> THE PROBLEM: Quote all entries exactly, leaving pictures aside.
##############################
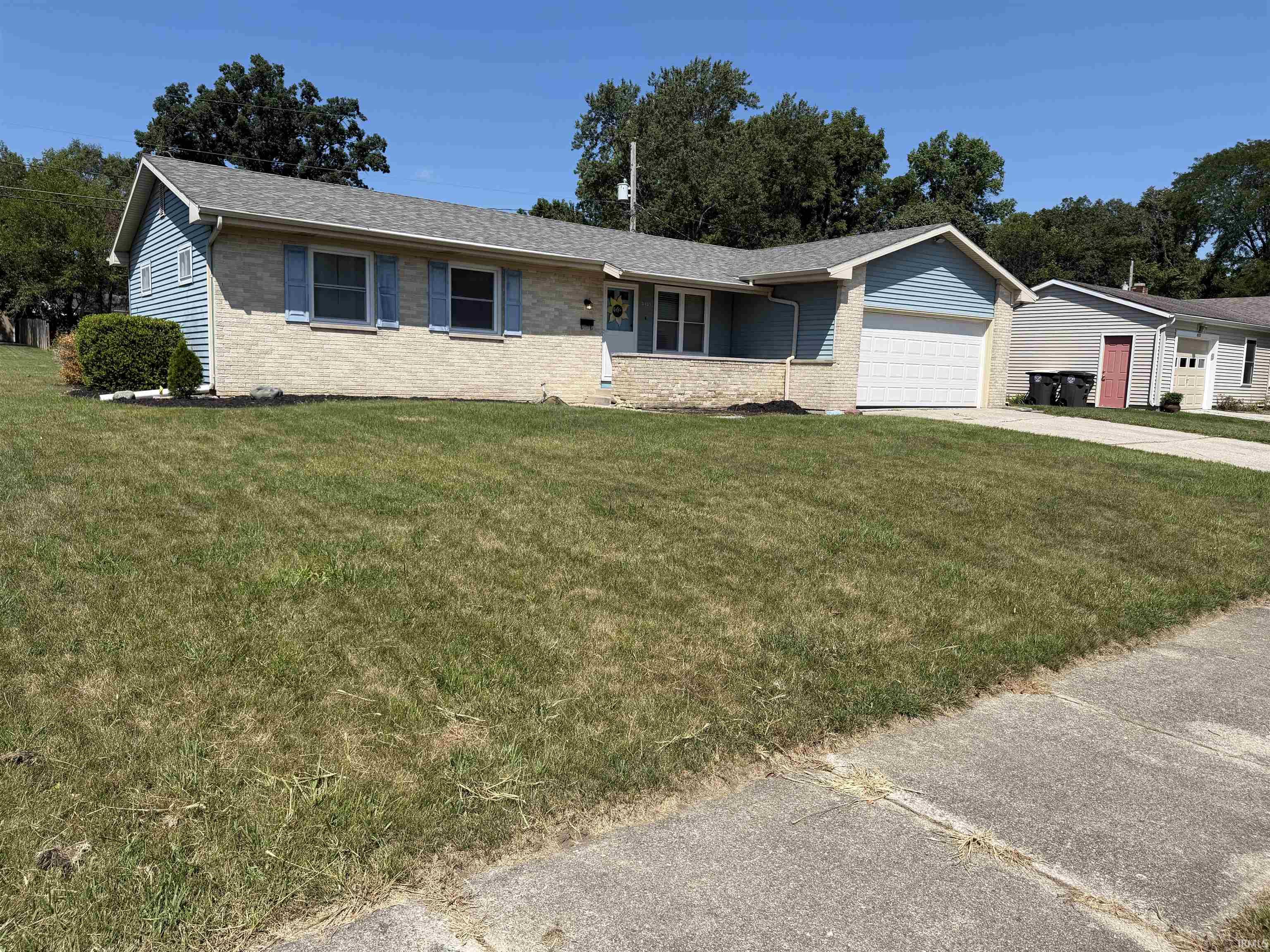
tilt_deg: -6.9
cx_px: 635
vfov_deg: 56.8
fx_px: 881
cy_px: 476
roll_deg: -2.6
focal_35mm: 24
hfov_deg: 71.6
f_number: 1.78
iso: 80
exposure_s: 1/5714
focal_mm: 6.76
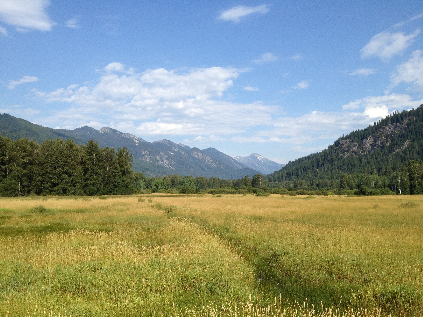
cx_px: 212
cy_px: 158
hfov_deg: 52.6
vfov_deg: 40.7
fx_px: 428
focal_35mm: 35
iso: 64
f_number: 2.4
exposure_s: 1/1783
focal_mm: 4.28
##############################
> EXERCISE RESPONSE:
tilt_deg: -6.9
cx_px: 635
vfov_deg: 56.8
fx_px: 881
cy_px: 476
roll_deg: -2.6
focal_35mm: 24
hfov_deg: 71.6
f_number: 1.78
iso: 80
exposure_s: 1/5714
focal_mm: 6.76
cx_px: 212
cy_px: 158
hfov_deg: 52.6
vfov_deg: 40.7
fx_px: 428
focal_35mm: 35
iso: 64
f_number: 2.4
exposure_s: 1/1783
focal_mm: 4.28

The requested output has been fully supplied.